Personnifier la plus grande gymnaste

Marilou Gosselin et Nadia Comaneci

Marilou Gosselin et Nadia Comaneci

Photo : Courtoisie

L'ascension de la jeune fille lui a aussi permis de vivre une expérience inoubliable l'an dernier. Pour les commémorations des Jeux olympiques de 1976, Marilou a été choisie parmi des centaines de gymnastes pour personnifier Nadia Comaneci.

« Pour les gymnastes, Nadia Comaneci représente la perfection. Quand j'ai su que je pouvais personnifier une gymnaste qui représentait la perfection, j'étais vraiment excitée, c'était une belle expérience », relate Marilou avec passion.

Elle a même eu la chance de rencontrer son idole lors d'une compétition aux États-Unis. Marilou n'a toutefois pas révélé à la Roumaine qu'elle jouait son rôle dans une vidéo, trop gênée. Elle garde toutefois précieusement le maillot qui lui a permis de jouer Comaneci.
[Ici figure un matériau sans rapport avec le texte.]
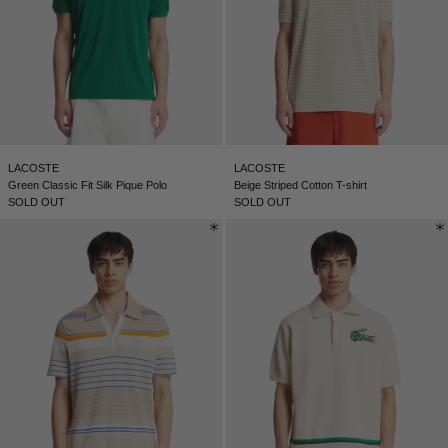
LACOSTE
LACOSTE
Green Classic Fit Silk Pique Polo
Beige Striped Cotton T-shirt
SOLD OUT
SOLD OUT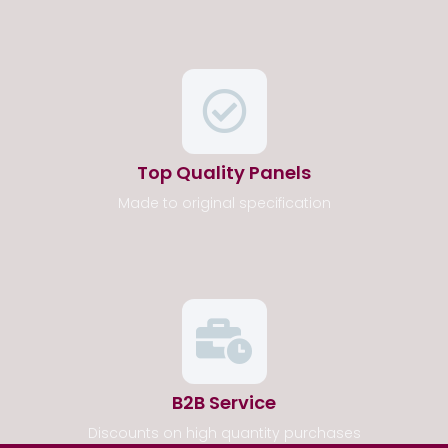
Top Quality Panels
Made to original specification
B2B Service
Discounts on high quantity purchases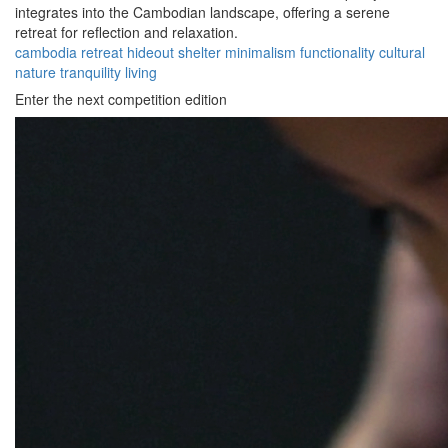
integrates into the Cambodian landscape, offering a serene
retreat for reflection and relaxation.
cambodia
retreat
hideout
shelter
minimalism
functionality
cultural
nature
tranquility
living
Enter the next competition edition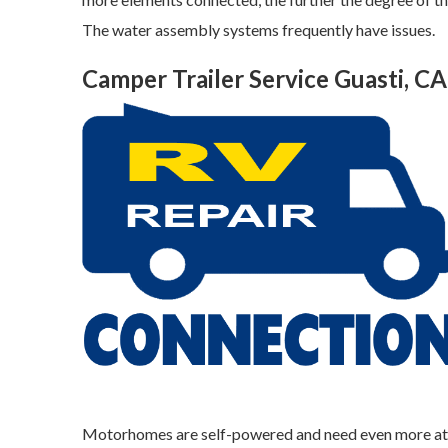
The water assembly systems frequently have issues.
Camper Trailer Service Guasti, CA
Motorhomes are self-powered and need even more atten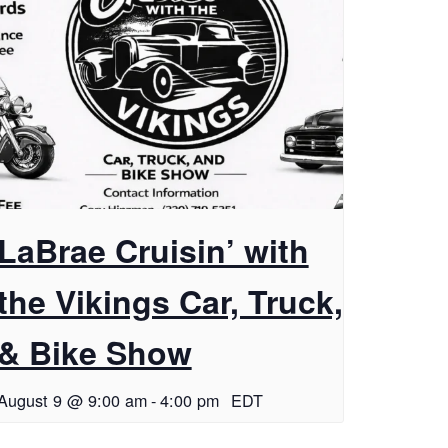
LaBrae Cruisin’ with
the Vikings Car, Truck,
& Bike Show
August 9 @ 9:00 am
-
4:00 pm
EDT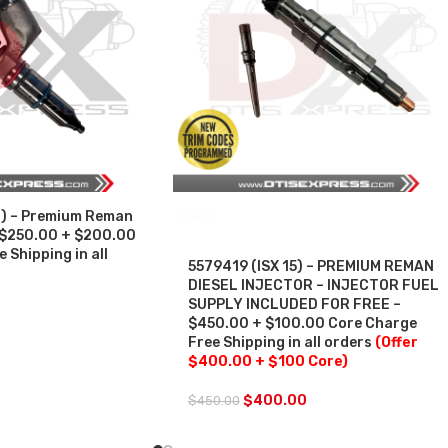
) – Premium Reman
SALE
– $250.00 + $200.00
 Shipping in all
5579419 (ISX 15) – PREMIUM REMAN
DIESEL INJECTOR – INJECTOR FUEL
SUPPLY INCLUDED FOR FREE –
$450.00 + $100.00 Core Charge
Free Shipping in all orders
(Offer
$400.00 + $100 Core)
$
400.00
$
450.00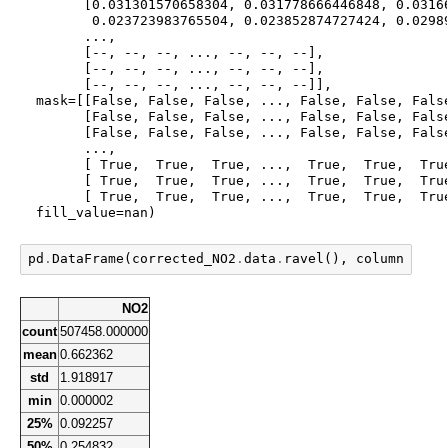
        [0.031301570658304, 0.031778666446848, 0.03166
         0.023723983765504, 0.023852874727424, 0.02989
        ...,

        [--, --, --, ..., --, --, --],

        [--, --, --, ..., --, --, --],

        [--, --, --, ..., --, --, --]],

  mask=[[False, False, False, ..., False, False, False
        [False, False, False, ..., False, False, False
        [False, False, False, ..., False, False, False
        ...,

        [ True,  True,  True, ...,  True,  True,  True
        [ True,  True,  True, ...,  True,  True,  True
        [ True,  True,  True, ...,  True,  True,  True
  fill_value=nan)
pd
.
DataFrame
(
corrected_NO2
.
data
.
ravel
(),
columns
=
[
"N
NO2
count
507458.000000
mean
0.662362
std
1.918917
min
0.000002
25%
0.092257
50%
0.254832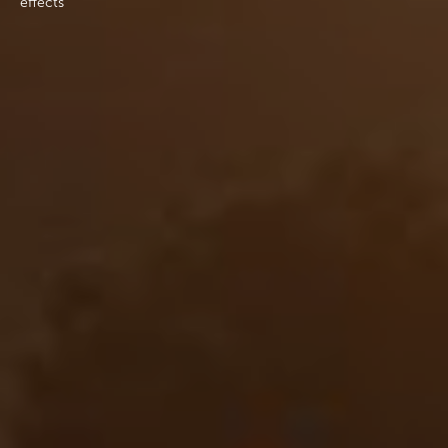
effects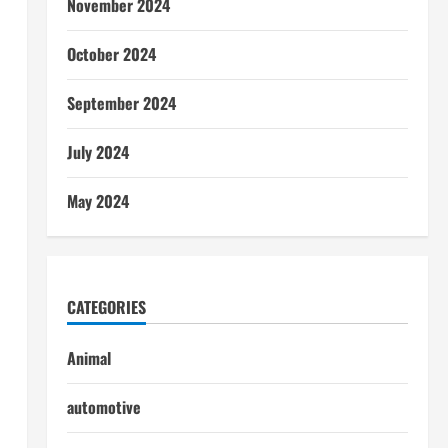
November 2024
October 2024
September 2024
July 2024
May 2024
CATEGORIES
Animal
automotive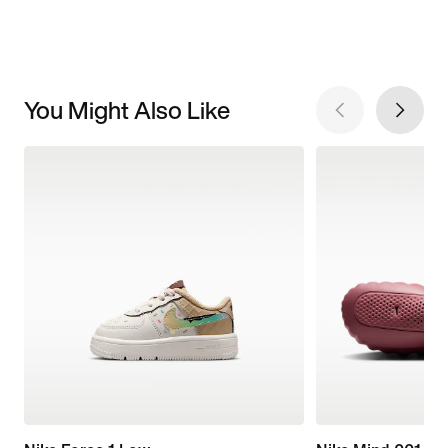
You Might Also Like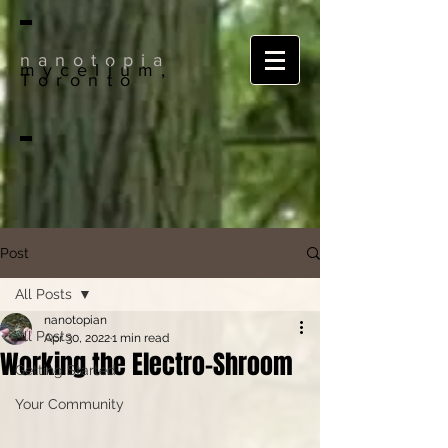
nanotopia
mycelium,
Toronto
Post
All Posts
nanotopian
All Posts
Apr 30, 2022
1 min read
Working the Electro-Shroom
Getting Started
Your Community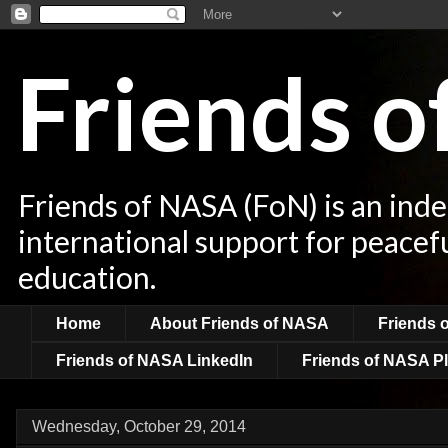
Friends 
Friends of NASA (FoN) is an ind
international support for peacef
education.
Home
About Friends of NASA
Friends 
Friends of NASA LinkedIn
Friends of NASA Pl
Wednesday, October 29, 2014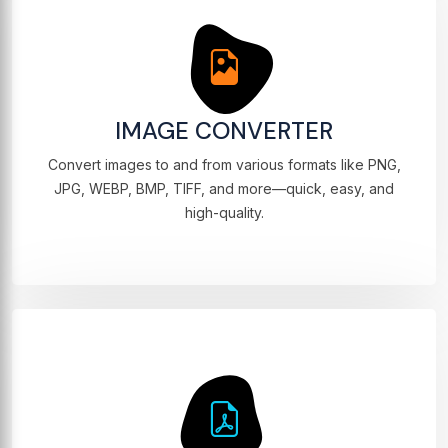
IMAGE CONVERTER
Convert images to and from various formats like PNG,
JPG, WEBP, BMP, TIFF, and more—quick, easy, and
high-quality.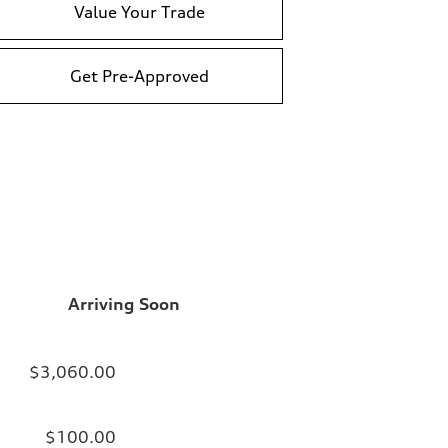
Value Your Trade
Get Pre-Approved
Arriving Soon
$3,060.00
$100.00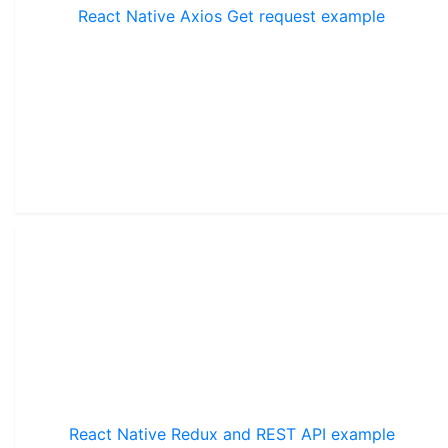
React Native Axios Get request example
React Native Redux and REST API example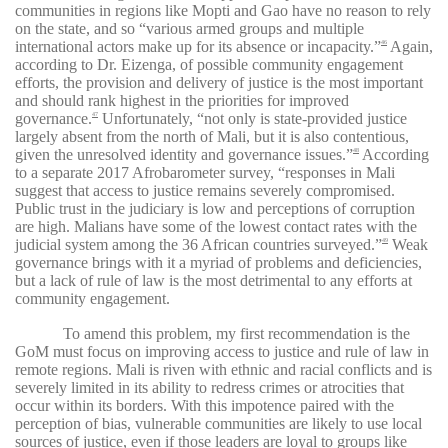
communities in regions like Mopti and Gao have no reason to rely
on the state, and so “various armed groups and multiple
international actors make up for its absence or incapacity.”
Again,
46
according to Dr. Eizenga, of possible community engagement
efforts, the provision and delivery of justice is the most important
and should rank highest in the priorities for improved
governance.
Unfortunately, “not only is state-provided justice
47
largely absent from the north of Mali, but it is also contentious,
given the unresolved identity and governance issues.”
According
48
to a separate 2017 Afrobarometer survey, “responses in Mali
suggest that access to justice remains severely compromised.
Public trust in the judiciary is low and perceptions of corruption
are high. Malians have some of the lowest contact rates with the
judicial system among the 36 African countries surveyed.”
Weak
49
governance brings with it a myriad of problems and deficiencies,
but a lack of rule of law is the most detrimental to any efforts at
community engagement.
To amend this problem, my first recommendation is the
GoM must focus on improving access to justice and rule of law in
remote regions. Mali is riven with ethnic and racial conflicts and is
severely limited in its ability to redress crimes or atrocities that
occur within its borders. With this impotence paired with the
perception of bias, vulnerable communities are likely to use local
sources of justice, even if those leaders are loyal to groups like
Après tant d'années de travail et de persévérance, Marilou Gosselin sert maintenant de modèles à plusieurs gymnastes.

Son parcours atypique est maintenant bien connu chez Unigym. « Marilou a une super tête, même si des fois le gabarit tire un peu de la patte. C'est inspirant pour les autres filles du groupe », signale son entraîneuse.

Marilou Gosselin souhaite participer aux Championnats nationaux le printemps prochain. Mais, plus que d'atteindre un niveau précis, la jeune gymnaste souhaite surtout continuer de surprendre ceux qui ne croient pas en elle.